The manufacturing industry represented 10% of Qatar’s GDP in 2014, of which petrochemicals accounted for 44% of contributions. In fact, the growth in chemical output in the preceding decade contributed $9.3bn to Qatar, al-Sadoun said.
As the region’s largest petrochemical producer, Saudi Arabia’s manufacturing portfolio comprised 63% of the region’s chemical portfolio and earned $68.3bn, a GPCA report last year said.
Al-Sadoun said that over the last decade, the GCC’s petrochemical industry had been a “unique” success story.
“With massive investment towards expanding capacity, the manufacturing capabilities of the petrochemicals industry in the Arabian Gulf have more than doubled from 65.8mn tons in 2006 to 136.2mn tons in 2014. The output of GCC petrochemical products in 2014 was in the $415bn range, or 32% of the region’s manufacturing sector’s contribution to GDP - an impressive achievement for an industry that was born just four decades ago,” al-Sadoun pointed out.

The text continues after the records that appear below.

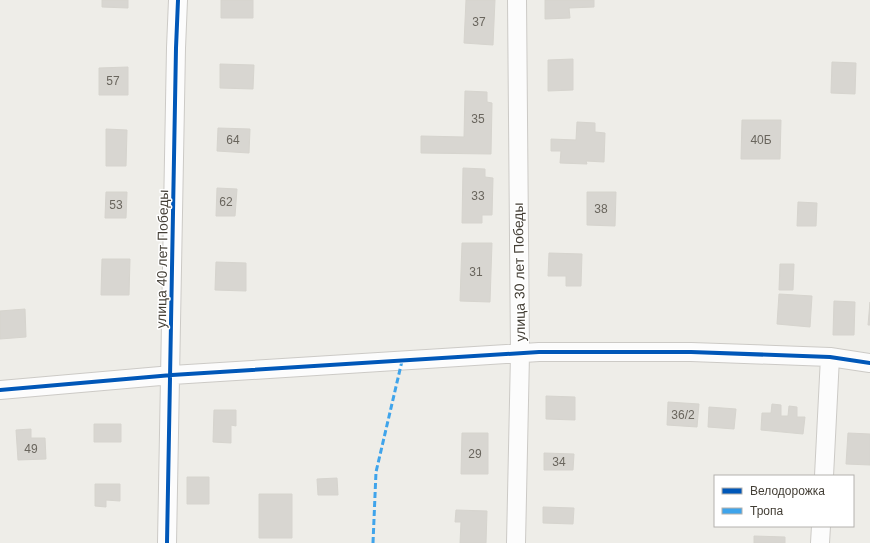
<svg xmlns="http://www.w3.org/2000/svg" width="870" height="543" viewBox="0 0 870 543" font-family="Arial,sans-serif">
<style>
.building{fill:#d8d6d1;stroke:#d6d4ce}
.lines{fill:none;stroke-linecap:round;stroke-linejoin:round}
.minor-casing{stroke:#cccac6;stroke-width:20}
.minor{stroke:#fcfcfc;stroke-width:18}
.quiet{stroke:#3fa4eb;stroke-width:3;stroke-dasharray:6 3;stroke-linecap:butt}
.cycleway-casing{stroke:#fff;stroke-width:6}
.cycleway{stroke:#0057b8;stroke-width:4}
.labels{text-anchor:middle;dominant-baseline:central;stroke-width:3;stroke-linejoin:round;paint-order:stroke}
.number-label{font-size:12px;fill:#69655d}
.street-label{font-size:14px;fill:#433e35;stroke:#fff}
</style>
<rect width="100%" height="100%" fill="#eeede8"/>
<path class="building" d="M102,0H128V8L102,7Z
M221,0H253V18H221Z
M466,0H495L493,45L464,43Z
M545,0H594V7L569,8L570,18L545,19Z
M573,59V90L548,91V60Z
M832,62L856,63L855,94L831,93Z
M220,64L254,65L253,89L220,88Z
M128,67V95H99V68Z
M465,91L487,92V102L492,103L491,154L421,153V136L464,137Z
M742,120H781L780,159H741Z
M577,122L595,123V132L605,133L604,162L586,161L587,164L560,163L561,151H551V139L576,140Z
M218,128L250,129L249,153L217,151Z
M106,129L127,130L126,166H106Z
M463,168L485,169V177L493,178L492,215H482V223H462Z
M217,188L237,189L235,216H216Z
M106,192H127L126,218H105Z
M587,192H616L615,226L587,225Z
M798,202L817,203L816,226H797Z
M462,243H492L490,302L460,301Z
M549,253L582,254L581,286H566V276H548Z
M102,259H130L129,295H101Z
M216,262L246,263V291L215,290Z
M780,264H794L793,290H779Z
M779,294L812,296L810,327L777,324Z
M834,301L855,302L854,335H833Z
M870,302V325H868Z
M25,309L26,337L0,339V311Z
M546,396L575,397V420L546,419Z
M668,402L699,404L697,427L667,425Z
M772,404L781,405V416H788L789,406L797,407V417H805L803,434L761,430L762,413H771Z
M709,407L736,409L734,429L708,427Z
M214,410H236V426L231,425V443L213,442Z
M94,424H121V442H94Z
M31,429V438H45L46,459L18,460L16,430Z
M462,433H488V474H461Z
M848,433L870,434V465L846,464Z
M544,453L574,454L573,470H544Z
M187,477H209V504H187Z
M337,478L338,495H318L317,479Z
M95,484H120V501L106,500V507L95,506Z
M259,494H292V538H259Z
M543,507L574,508L573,524L543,523Z
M456,510L487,511L486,543H460L461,522H455Z
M754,536L785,537V543H754Z"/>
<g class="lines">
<defs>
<path id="minor" d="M0,390L172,375L539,352H691L830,357L870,363
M824,476L830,357
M167,543L176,48L178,0
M516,543L520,354L517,0
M820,543L821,526"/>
</defs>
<use href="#minor" class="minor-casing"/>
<use href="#minor" class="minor"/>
<path class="quiet" d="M373,543L376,472L402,361"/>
<defs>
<path id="cycleway" d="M0,390L172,375L539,352H691L830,357L870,363
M167,543L176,48L178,0"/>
</defs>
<use href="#cycleway" class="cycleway-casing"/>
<use href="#cycleway" class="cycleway"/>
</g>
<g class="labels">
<g class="number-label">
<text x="479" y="22">37</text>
<text x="113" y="81">57</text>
<text x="478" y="119">35</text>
<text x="233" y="140">64</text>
<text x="761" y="140">40Б</text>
<text x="478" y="196">33</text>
<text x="226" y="202">62</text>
<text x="116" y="205">53</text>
<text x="601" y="209">38</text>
<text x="476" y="272">31</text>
<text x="683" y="415">36/2</text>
<text x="31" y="449">49</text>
<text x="475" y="454">29</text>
<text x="559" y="462">34</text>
</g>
<g class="street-label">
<text transform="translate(162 259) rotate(-89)">улица 40 лет Победы</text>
<text transform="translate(519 272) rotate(-91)">улица 30 лет Победы</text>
</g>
</g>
<rect x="714" y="475" width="140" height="52" fill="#ffffff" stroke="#b4b2ae"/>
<rect x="722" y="488" width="20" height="6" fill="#0057b8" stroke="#b4b2ae"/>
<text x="750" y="495" font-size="12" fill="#433e35">Велодорожка</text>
<rect x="722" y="508" width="20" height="6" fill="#3fa4eb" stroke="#b4b2ae"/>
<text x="750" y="515" font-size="12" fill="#433e35">Тропа</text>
</svg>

For the petrochemical sector in the Middle East, the drop in the oil prices has flattened the global industry’s cost curve. This, in turn, has led to a drop in the commodity products prices and subsequently resulted in a 20-30% margin reduction for the chemical producers in the GCC region, he said.

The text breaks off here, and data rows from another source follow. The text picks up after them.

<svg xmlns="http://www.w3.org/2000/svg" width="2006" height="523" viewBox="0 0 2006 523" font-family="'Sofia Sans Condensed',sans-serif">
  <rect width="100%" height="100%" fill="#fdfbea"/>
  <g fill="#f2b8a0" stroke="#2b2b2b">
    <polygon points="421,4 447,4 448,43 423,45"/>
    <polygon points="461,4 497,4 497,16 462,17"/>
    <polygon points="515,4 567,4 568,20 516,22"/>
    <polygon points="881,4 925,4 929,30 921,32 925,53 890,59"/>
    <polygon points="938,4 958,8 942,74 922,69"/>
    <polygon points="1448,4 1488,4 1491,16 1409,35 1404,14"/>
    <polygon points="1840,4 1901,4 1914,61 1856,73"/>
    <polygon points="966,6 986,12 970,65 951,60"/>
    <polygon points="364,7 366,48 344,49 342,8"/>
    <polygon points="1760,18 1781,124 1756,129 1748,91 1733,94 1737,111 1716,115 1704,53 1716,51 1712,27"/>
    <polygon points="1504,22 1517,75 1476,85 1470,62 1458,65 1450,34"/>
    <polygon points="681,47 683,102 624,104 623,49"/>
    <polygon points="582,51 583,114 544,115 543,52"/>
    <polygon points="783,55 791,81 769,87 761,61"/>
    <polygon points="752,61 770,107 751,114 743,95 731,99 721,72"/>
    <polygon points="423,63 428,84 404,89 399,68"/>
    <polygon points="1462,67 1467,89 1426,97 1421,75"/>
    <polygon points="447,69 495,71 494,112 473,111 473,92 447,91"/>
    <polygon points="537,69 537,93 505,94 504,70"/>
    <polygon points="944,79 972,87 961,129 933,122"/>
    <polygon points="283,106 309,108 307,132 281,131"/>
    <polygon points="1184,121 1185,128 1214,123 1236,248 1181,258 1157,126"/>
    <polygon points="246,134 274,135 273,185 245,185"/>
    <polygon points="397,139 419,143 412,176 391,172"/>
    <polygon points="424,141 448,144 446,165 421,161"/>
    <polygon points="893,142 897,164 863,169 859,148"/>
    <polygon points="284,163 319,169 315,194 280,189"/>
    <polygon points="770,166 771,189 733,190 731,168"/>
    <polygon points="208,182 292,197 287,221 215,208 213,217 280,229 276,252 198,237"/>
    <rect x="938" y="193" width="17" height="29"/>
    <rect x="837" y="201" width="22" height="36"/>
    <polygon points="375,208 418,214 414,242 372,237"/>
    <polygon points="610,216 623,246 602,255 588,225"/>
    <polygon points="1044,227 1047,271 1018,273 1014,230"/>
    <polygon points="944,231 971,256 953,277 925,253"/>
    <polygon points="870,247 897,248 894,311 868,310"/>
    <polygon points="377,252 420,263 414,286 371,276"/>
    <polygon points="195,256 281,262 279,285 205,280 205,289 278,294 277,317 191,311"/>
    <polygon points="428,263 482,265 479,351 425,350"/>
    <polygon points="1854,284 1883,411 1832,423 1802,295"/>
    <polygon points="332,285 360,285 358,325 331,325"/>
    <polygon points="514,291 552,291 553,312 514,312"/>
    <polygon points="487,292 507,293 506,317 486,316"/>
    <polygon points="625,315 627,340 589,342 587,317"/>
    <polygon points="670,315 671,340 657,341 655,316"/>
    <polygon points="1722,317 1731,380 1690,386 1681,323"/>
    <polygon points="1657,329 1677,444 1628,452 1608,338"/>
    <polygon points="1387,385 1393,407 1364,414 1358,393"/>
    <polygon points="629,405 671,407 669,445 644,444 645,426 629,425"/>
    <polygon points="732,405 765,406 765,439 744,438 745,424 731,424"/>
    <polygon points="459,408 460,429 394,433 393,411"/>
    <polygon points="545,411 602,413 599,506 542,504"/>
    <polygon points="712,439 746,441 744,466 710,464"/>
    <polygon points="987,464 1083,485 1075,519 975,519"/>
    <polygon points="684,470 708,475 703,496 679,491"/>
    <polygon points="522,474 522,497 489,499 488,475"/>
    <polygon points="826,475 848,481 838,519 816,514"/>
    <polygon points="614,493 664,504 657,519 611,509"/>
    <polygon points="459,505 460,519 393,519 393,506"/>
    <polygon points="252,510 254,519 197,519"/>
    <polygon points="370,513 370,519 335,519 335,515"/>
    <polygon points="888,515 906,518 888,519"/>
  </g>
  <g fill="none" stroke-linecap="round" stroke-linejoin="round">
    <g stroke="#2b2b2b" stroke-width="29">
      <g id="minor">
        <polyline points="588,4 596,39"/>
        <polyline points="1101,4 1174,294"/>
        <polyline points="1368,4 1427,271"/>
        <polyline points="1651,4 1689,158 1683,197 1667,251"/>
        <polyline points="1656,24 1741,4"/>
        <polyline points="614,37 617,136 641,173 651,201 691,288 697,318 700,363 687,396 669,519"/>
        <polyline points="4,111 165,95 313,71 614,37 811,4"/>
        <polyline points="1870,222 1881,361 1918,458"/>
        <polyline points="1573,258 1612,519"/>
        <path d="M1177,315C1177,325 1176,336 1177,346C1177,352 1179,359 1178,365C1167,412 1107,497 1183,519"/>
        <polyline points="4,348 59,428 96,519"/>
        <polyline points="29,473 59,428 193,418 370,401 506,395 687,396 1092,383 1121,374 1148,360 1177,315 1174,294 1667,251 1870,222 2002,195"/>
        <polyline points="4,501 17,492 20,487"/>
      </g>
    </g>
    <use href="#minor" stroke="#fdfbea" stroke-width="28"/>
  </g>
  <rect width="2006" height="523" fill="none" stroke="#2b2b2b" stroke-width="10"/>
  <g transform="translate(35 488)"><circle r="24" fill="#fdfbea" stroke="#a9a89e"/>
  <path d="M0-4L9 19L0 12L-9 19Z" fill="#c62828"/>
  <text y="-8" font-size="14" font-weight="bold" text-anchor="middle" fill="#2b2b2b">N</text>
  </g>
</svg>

However, the low prices on one hand and the growing world population in the other is leading to an increase in global demand for petrochemicals, which is almost double the global economy’s growth rate.
Keeping this in mind, GPCA expects the petrochemicals industry to grow a respectable 4% this year, buffered by a clear pipeline of megaprojects that are expected to come on-stream, al-Sadoun said.
A GPCA study shows the GCC’s petrochemical sector attracted considerable number of GCC nationals into its workforce in 2014, with a nationalisation rate of 67% among GPCA member companies.
The Gulf Petrochemicals and Chemicals Association represents the downstream hydrocarbon industry in the Arabian Gulf region. Established in 2006, the association voices the common interests of more than 240 member companies from the chemical and allied industries, accounting for over 95% of chemical output in the GCC region.
The industry makes up the second largest manufacturing sector in the region, producing up to nearly $110bn worth of products a year.